__TASK GOAL__
Tally the lines in the listing below that contain the string "larger", treating uppercase and lowercase as different. Reply with the number alone.

Stored data
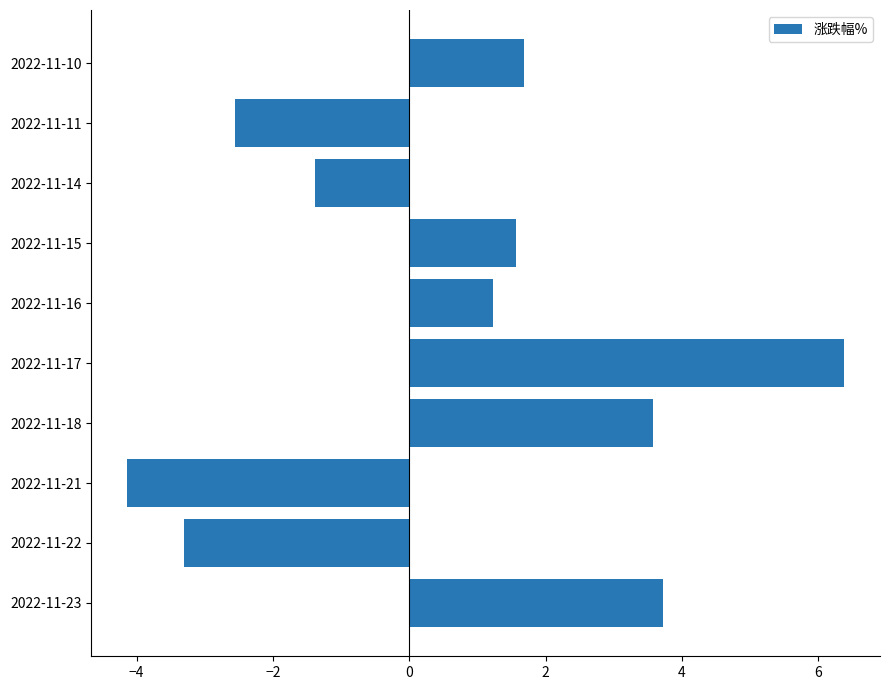

Between 2022-11-21 and 2022-11-16, which is larger?

2022-11-16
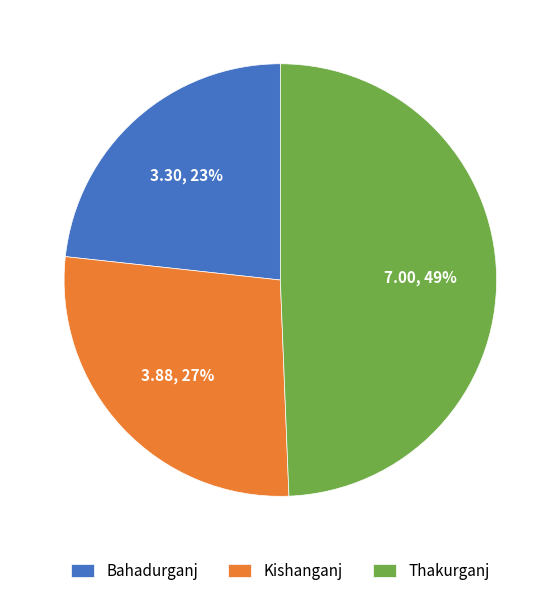

The Thakurganj slice represents 61% of the pie. True or false?

False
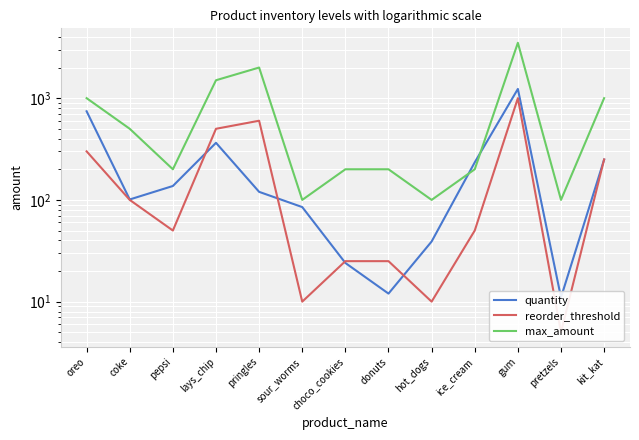

Where is the first local minimum for reorder_threshold?

pepsi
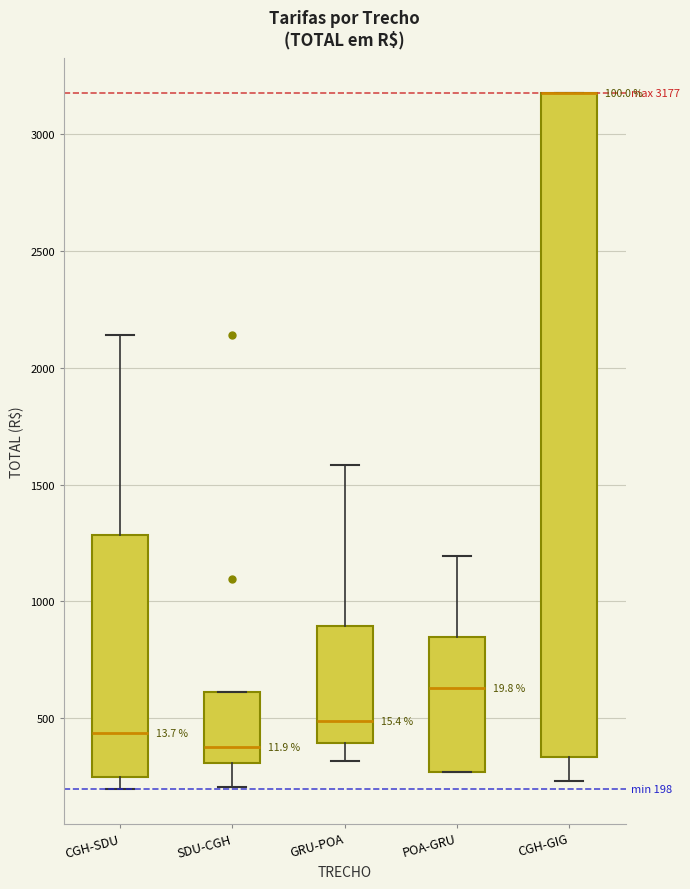

Comparing the boxes themselves (not the whiskers), which one is the tallest?

CGH-GIG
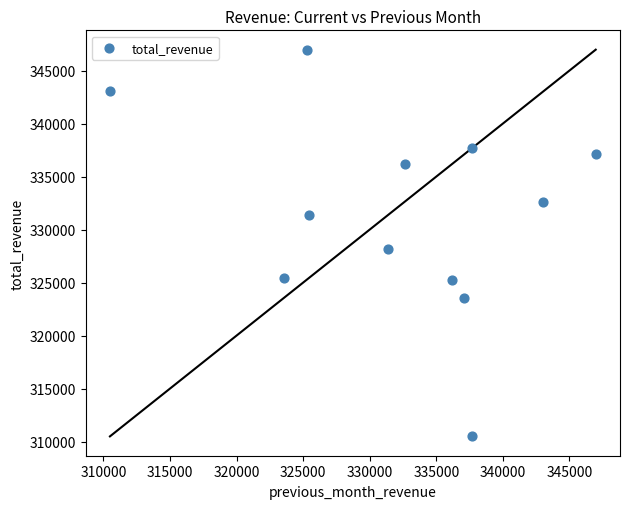

What is the range of X values (max minus min)?

36485.4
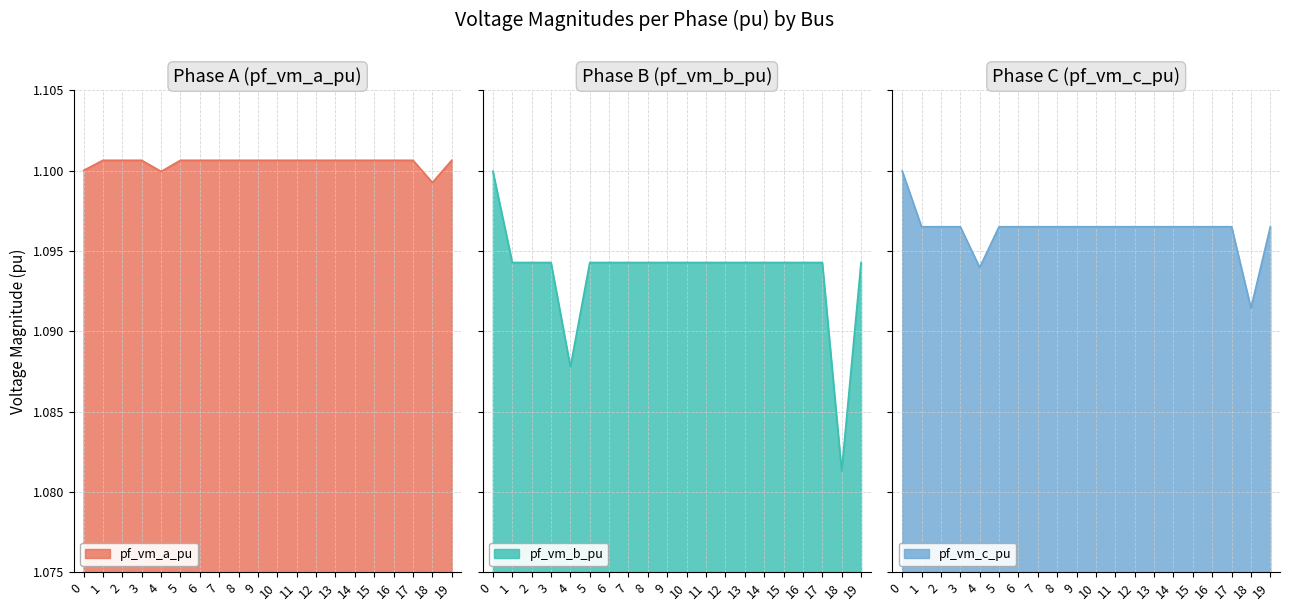

Which series changed the most between 1 and 5?

pf_vm_a_pu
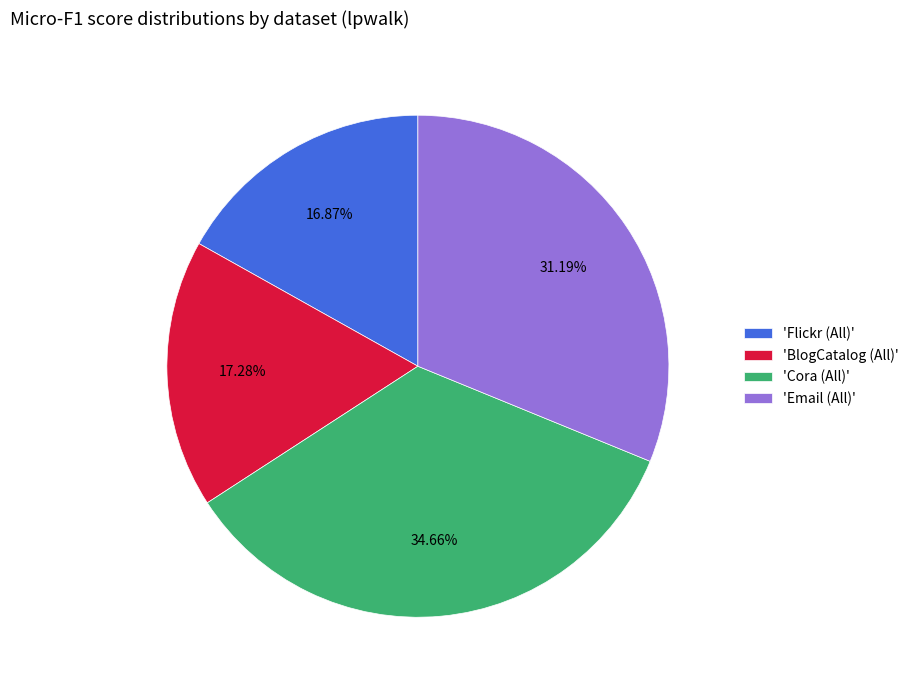

Combined, do 'Flickr (All)' and 'Cora (All)' account for over 50%?

Yes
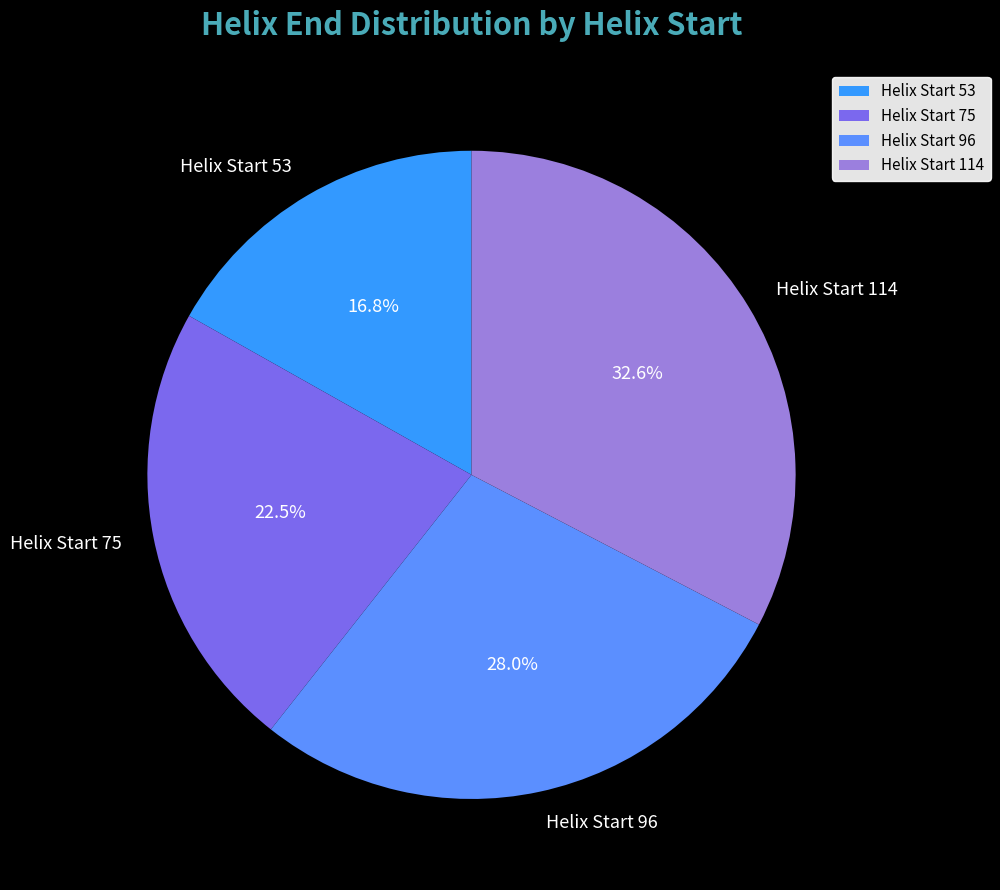

Approximately how many times larger is the value at Helix Start 114 compared to Helix Start 53?

1.9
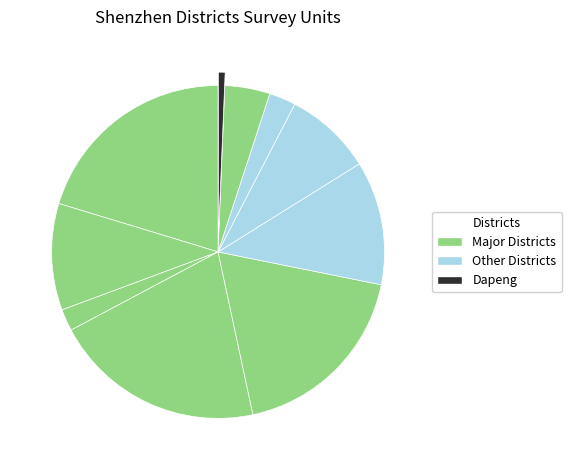

What is the smallest slice in the pie chart?

Dapeng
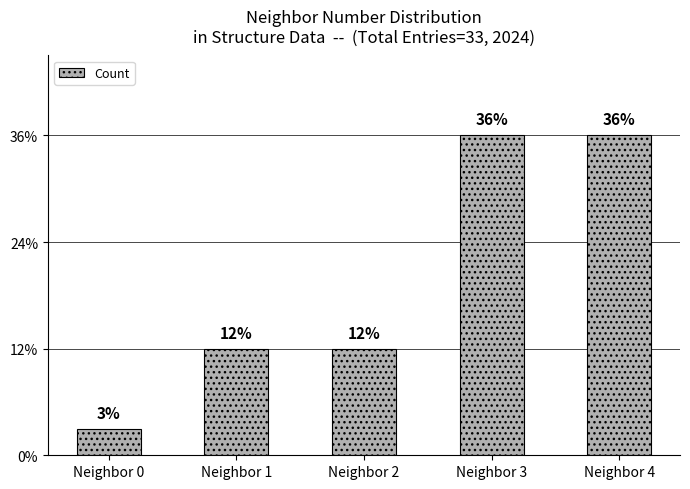

What is the difference between the second highest and second lowest values?

8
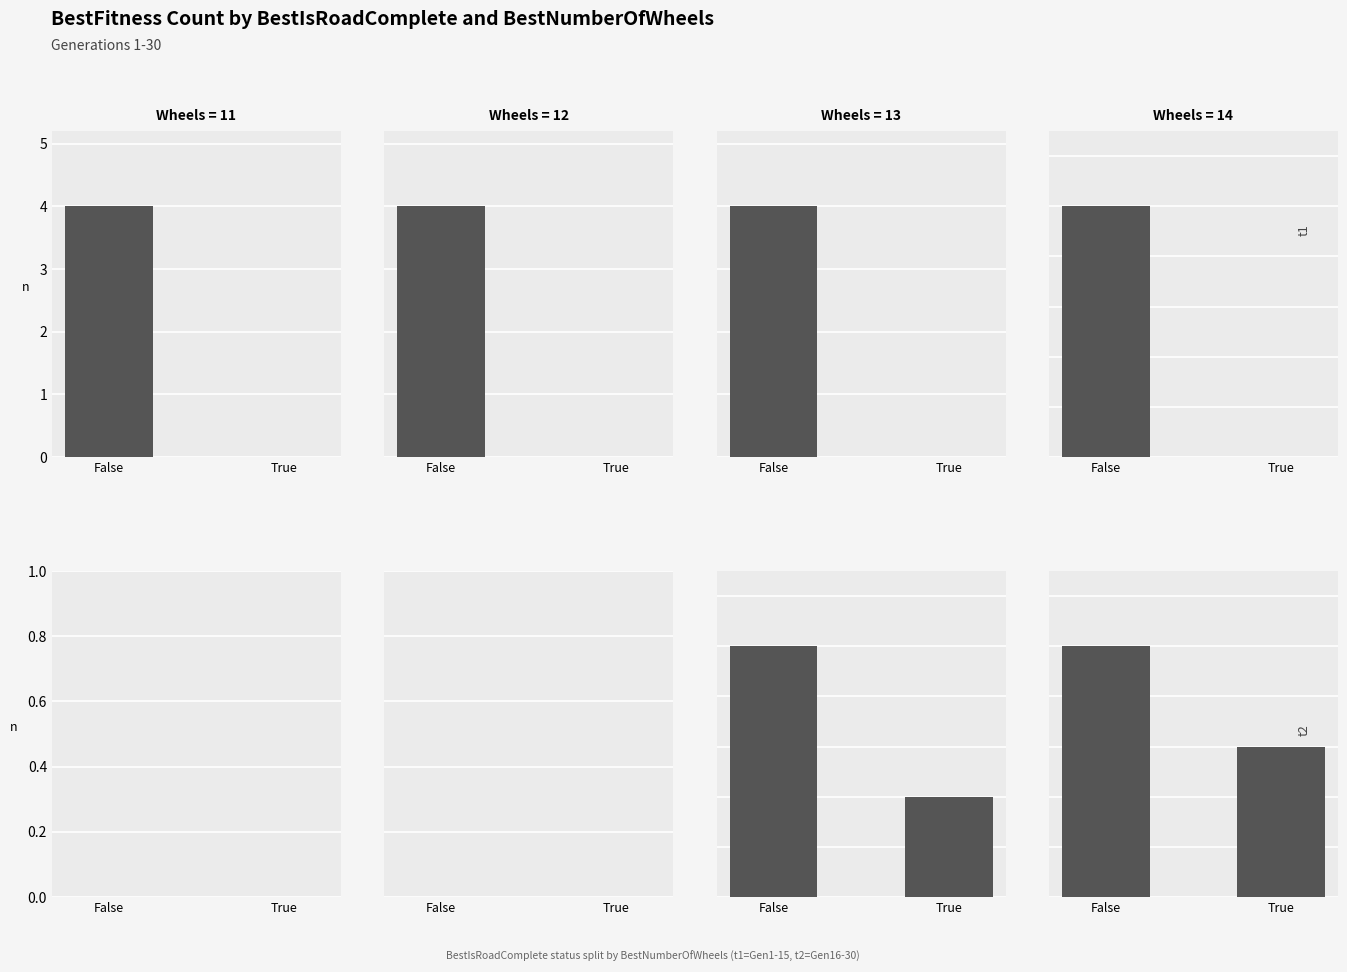

What is the sum of all Wheels=13 values?

7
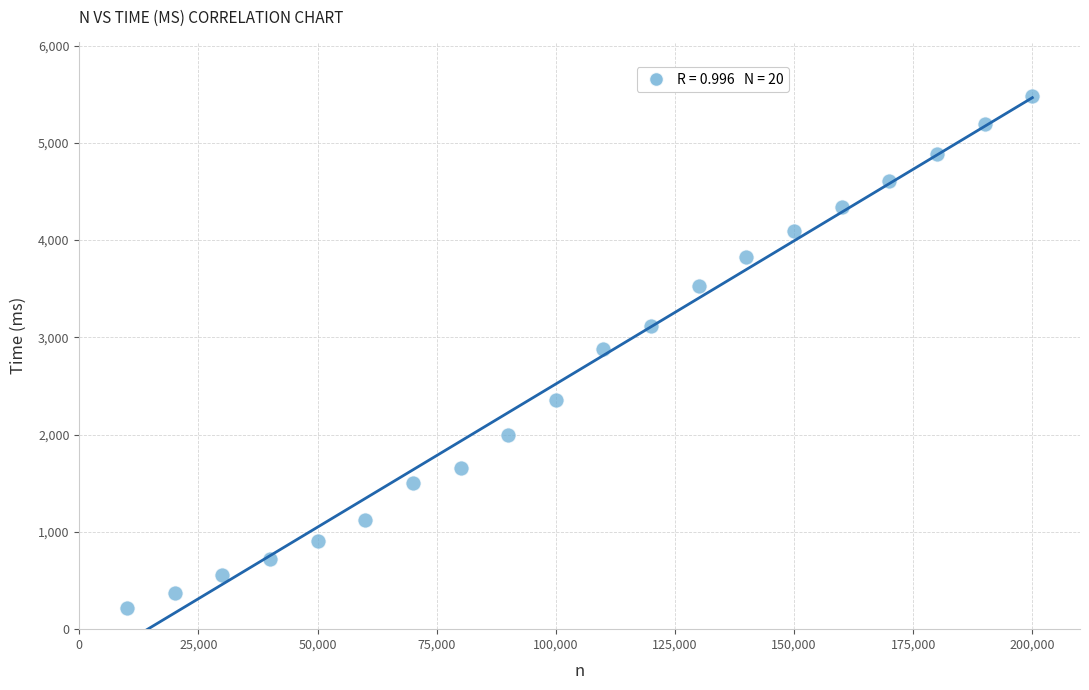

What is the range of X values (max minus min)?

190000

__ANSWER SPACE__
2